Questions on Process

1. Your works on paper look like monotypes/monoprints.  What is this media and how is it applied?

These pieces are each oil pastel on watercolor or printmaking paper.  Each piece is drawn and the material is worked to create the different effects.

2.   How are these pieces created?

Each piece is fabricated from memory and/or sketches, and is often not of a specific location.  They are created in the studio and many are reminiscent of places I have travelled.  The oil pastels are applied to the paper in layers, and worked by hand and with metal tools to create blended areas and line work.  Occasionally much of the image is scraped away and started again.
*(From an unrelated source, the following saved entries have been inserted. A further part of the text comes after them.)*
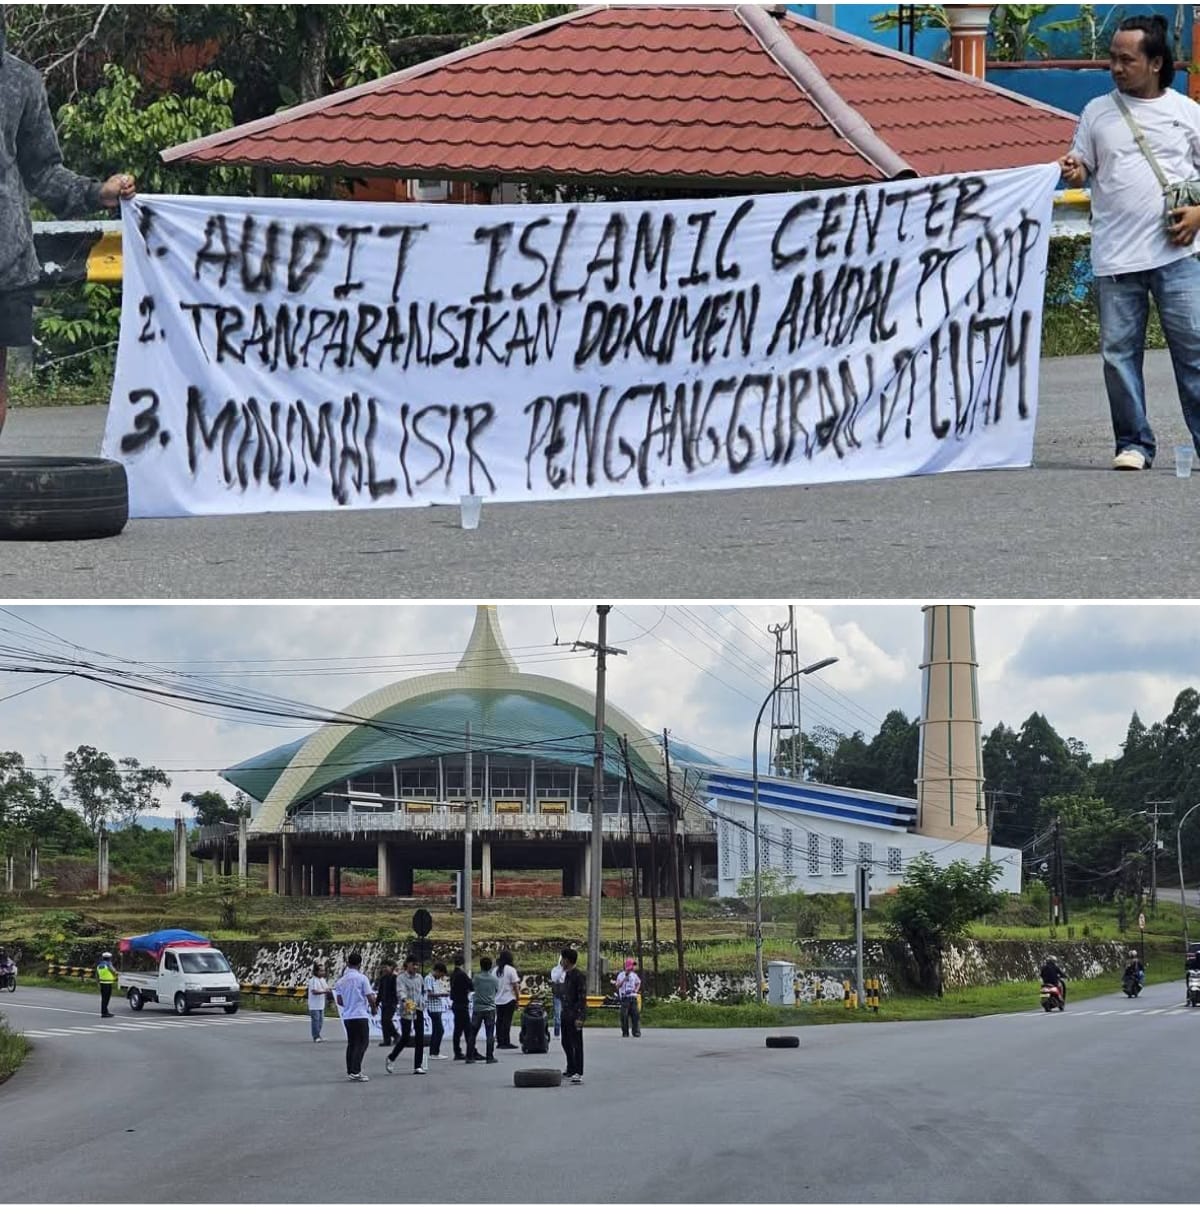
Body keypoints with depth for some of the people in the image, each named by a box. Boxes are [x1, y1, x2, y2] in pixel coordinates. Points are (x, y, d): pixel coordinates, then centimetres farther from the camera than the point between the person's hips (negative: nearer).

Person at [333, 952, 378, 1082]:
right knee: (362, 1042, -3)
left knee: (351, 1043, 13)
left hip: (347, 1016, 6)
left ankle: (350, 1071, 14)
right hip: (360, 1015, -6)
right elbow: (370, 998, -11)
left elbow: (339, 1001, 12)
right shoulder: (362, 978, -10)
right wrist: (373, 1009, 8)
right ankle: (355, 1071, -12)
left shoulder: (341, 981, 7)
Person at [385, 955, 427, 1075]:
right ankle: (391, 1059, 19)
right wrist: (405, 1000, -42)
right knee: (405, 1038, -4)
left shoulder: (419, 978, 12)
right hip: (406, 1011, -5)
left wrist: (422, 1003, 11)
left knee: (420, 1038, 1)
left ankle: (418, 1066, 4)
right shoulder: (401, 978, -7)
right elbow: (401, 990, -23)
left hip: (419, 1011, 5)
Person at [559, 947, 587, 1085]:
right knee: (566, 1042, 17)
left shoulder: (579, 976, -15)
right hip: (566, 1014, 10)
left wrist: (579, 1017, -24)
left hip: (575, 1015, -10)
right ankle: (571, 1069, 30)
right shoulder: (567, 974, 15)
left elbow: (582, 997, -19)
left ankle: (578, 1073, -9)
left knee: (576, 1044, -9)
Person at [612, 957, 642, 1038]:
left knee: (635, 1014, -5)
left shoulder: (634, 975, 14)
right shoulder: (621, 975, 1)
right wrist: (624, 979, -15)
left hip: (633, 997, 4)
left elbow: (638, 983, 28)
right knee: (624, 1015, -5)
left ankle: (636, 1031, -2)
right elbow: (617, 985, -6)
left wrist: (636, 989, 9)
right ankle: (625, 1032, 1)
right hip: (624, 997, -4)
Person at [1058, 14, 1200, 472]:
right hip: (1115, 258, 2)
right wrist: (1073, 172, -8)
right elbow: (1082, 168, 16)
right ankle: (1133, 444, 11)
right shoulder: (1097, 112, 12)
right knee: (1119, 351, 1)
3.  What is the naming system?

Each piece in a series was numbered in the order that it was created.  However, some pieces were reworked later, and therefore are not exactly in order.

4.  Does this material dry like oil paint does?

No.  This material stays workable for an indefinite amount of time.  Each finished piece is presented under glass.

5.  Is there any significance to the size of the work?

Yes.  The smallest size was created to be reflective of old polaroid photos, only created by hand and relatively interpretive, rather than by direct capture with a  camera.

6.  How long does it take to create each piece?

The amount of time varies significantly between pieces.  In rare cases, a work could have been completed in several hours.  Usually however each piece requires sessions over several weeks or months to finish.

7.  How do I know if I am reading the landscape as it was intended?

There is no correct way to view each piece, as they are all composites and also open to interpretation.  Some people see fields, marshes, and harbors, where others see ships, cities, and deserts.  It is very interesting to me to hear the various images that each piece conjures in the eyes and sensibilities of the viewer.